AIM: In an attempt to use the quantitative optic disc measurements of the Glaucoma-Scope (OIS Sacramento, CA, USA) to distinguish glaucomatous from normal optic discs, a new variable was investigated, the mean disc corrected for the disc size by dividing by the disc area: MP/D. METHODS: Glaucoma-Scope disc evaluation was performed on 81 eyes of 51 patients split into the following groups based on Humphrey 24-2 visual field and clinical criteria of glaucoma: chronic glaucoma n = 27 (including only early, n = 17, and low tension glaucoma, n = 10), ocular hypertension n = 24, pseudoglaucomatous large discs, n = 12, and normal eyes, n = 18. Classic optic disc variables (the vertical and horizontal c/d ratios, and the c/d area) were compared with the new MP/D index calculating receiver operating characteristic curves.

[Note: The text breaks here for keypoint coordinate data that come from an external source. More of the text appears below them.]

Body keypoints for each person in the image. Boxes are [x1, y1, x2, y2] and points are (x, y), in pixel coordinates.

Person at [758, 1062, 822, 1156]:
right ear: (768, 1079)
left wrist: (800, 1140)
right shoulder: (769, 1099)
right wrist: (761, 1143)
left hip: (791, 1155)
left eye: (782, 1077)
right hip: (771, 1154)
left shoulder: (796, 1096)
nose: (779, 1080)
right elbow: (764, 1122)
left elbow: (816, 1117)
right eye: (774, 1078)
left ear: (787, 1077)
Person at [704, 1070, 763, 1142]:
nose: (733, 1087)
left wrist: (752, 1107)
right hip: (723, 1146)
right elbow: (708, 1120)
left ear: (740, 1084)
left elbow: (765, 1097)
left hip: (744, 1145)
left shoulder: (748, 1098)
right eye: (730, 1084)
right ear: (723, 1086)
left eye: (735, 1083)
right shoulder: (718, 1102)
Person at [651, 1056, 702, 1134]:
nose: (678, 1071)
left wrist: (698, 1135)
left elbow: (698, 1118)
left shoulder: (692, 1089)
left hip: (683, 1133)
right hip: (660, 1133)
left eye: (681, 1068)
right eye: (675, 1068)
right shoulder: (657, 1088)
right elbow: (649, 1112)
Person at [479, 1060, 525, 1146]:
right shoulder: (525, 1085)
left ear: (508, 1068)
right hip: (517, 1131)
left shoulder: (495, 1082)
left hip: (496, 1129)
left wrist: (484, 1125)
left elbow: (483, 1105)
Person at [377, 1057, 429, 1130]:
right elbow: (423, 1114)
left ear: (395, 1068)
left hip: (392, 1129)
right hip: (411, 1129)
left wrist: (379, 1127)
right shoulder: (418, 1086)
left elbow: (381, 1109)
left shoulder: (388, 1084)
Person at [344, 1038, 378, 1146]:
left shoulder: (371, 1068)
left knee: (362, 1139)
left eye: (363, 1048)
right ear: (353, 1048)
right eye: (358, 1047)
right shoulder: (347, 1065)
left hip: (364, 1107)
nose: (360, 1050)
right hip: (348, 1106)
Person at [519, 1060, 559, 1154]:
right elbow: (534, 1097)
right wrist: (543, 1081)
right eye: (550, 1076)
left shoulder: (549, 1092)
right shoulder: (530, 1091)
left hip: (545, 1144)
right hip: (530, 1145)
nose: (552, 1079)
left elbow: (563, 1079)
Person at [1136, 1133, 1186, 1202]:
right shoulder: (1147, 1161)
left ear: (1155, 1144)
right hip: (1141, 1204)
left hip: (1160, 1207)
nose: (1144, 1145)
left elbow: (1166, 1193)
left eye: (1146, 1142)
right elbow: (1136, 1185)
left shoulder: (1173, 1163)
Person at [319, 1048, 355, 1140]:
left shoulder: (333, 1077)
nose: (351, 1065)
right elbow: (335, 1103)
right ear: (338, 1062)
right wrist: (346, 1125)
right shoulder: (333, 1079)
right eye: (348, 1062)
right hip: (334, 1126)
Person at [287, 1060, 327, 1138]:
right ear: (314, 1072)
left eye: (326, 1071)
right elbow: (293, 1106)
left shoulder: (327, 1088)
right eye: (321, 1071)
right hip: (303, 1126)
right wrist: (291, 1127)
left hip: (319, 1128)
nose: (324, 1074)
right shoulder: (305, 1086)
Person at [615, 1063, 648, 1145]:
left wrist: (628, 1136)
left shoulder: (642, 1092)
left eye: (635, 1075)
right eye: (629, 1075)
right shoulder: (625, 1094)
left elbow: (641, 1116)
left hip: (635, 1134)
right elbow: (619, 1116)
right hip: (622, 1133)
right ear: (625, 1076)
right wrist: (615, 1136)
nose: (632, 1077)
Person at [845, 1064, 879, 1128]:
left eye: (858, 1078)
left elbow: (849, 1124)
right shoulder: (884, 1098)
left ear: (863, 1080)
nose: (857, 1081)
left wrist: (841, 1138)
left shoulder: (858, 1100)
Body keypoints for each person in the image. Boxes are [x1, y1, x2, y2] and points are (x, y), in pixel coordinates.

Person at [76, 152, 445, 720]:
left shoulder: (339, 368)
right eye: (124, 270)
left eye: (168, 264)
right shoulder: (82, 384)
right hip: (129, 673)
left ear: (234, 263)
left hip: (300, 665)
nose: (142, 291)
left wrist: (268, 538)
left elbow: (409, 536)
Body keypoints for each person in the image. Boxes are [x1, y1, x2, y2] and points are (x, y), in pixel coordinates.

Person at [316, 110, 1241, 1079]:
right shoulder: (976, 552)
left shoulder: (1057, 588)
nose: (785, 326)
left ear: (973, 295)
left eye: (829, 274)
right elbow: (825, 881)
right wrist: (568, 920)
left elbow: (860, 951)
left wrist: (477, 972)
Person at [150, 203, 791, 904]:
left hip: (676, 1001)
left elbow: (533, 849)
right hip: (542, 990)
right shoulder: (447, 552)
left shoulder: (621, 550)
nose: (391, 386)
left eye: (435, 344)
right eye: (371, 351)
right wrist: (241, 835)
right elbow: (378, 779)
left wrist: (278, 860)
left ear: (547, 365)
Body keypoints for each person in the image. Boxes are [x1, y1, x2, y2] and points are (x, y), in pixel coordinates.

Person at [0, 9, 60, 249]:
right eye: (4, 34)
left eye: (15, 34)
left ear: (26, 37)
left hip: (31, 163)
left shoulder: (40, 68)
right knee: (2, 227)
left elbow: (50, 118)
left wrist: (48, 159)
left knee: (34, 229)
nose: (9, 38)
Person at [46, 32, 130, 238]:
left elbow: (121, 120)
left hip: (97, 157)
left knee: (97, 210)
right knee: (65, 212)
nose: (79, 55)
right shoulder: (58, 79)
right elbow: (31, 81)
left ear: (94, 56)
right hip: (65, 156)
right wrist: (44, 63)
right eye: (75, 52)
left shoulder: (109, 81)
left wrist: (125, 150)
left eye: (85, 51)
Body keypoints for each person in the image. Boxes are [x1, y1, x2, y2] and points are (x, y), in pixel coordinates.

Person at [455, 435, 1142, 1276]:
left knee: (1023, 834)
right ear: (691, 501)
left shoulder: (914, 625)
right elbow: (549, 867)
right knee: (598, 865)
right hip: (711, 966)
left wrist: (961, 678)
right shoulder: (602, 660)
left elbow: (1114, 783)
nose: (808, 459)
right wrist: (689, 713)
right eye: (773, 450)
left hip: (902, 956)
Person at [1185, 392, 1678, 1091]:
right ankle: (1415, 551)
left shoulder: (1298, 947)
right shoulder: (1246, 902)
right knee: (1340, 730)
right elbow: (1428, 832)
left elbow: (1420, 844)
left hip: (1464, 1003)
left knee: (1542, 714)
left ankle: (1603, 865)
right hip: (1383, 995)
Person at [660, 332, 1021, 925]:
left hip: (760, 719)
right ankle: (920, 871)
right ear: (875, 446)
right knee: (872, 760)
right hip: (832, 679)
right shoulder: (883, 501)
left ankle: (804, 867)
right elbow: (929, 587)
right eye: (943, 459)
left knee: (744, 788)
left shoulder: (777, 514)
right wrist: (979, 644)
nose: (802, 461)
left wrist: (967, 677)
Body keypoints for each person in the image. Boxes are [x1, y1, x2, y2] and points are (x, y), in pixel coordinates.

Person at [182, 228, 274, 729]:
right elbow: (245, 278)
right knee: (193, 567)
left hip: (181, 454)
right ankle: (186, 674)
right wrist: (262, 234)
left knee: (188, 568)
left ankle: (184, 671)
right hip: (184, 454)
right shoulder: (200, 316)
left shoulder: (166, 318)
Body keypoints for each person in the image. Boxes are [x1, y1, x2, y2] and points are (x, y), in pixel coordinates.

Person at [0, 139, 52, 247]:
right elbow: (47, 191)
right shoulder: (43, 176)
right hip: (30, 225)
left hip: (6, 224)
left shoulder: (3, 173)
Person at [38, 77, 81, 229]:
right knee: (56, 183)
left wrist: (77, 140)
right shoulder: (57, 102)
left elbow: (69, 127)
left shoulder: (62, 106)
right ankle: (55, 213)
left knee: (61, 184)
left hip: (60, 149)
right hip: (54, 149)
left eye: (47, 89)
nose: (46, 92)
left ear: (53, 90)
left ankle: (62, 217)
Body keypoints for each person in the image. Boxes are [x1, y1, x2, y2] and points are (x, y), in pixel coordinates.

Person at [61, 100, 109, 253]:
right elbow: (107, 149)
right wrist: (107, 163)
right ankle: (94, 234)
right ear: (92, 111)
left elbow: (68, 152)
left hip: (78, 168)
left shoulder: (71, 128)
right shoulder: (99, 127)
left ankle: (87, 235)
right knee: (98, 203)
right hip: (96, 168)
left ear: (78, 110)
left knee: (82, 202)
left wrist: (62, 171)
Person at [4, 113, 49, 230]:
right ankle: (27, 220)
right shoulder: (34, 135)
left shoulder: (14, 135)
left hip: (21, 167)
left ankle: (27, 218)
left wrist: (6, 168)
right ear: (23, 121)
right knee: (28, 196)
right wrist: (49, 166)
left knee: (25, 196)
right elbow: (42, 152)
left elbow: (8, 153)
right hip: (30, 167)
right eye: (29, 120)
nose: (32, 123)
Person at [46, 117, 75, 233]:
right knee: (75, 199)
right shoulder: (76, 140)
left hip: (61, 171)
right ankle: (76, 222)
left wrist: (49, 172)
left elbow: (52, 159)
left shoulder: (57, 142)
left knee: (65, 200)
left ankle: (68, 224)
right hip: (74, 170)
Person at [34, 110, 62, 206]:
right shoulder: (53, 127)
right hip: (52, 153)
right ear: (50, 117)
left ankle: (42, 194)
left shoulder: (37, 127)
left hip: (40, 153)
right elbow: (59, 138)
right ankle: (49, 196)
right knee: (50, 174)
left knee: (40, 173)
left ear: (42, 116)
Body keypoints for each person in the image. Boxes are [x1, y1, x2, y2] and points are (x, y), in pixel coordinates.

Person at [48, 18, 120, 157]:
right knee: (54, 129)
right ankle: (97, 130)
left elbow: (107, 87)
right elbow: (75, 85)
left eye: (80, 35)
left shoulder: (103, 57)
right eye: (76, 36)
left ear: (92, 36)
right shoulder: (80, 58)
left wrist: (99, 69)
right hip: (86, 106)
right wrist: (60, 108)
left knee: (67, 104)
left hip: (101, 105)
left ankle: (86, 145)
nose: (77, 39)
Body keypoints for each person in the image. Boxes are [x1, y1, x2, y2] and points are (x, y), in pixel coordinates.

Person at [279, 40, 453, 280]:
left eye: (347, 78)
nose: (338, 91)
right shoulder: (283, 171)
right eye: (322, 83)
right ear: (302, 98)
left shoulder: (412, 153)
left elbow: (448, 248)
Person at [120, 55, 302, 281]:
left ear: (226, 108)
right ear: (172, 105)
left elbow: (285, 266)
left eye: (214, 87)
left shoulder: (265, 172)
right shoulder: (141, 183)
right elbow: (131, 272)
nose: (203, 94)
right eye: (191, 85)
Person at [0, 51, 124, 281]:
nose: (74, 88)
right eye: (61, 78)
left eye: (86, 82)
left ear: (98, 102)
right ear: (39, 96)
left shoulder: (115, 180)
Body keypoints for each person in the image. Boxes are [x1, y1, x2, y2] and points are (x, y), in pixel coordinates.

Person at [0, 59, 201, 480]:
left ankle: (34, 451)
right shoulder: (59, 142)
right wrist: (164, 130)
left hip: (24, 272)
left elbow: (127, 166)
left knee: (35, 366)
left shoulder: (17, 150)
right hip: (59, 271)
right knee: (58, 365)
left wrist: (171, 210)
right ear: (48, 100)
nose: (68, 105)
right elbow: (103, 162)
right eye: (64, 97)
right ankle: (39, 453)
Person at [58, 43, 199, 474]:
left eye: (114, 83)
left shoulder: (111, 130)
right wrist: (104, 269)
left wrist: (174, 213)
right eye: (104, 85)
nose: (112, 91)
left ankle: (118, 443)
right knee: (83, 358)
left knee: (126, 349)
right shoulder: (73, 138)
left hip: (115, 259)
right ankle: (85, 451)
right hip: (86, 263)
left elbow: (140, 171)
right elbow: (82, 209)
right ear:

RESULTS: The MP/D ratio was able to identify the glaucomatous eyes more easily than other ratios. Areas under the curves were: 0.91 (MP/D); 0.87 (c/d area); 0.85 (c/d vertical); and 0.80 (c/d horizontal). The MP/D index was also correlated with the mean deviation (r = 0.466; p = 0.001). CONCLUSION: MP/D may prove useful in detecting glaucomatous optic nerve damage and could be an interesting screening tool for primary open angle glaucoma.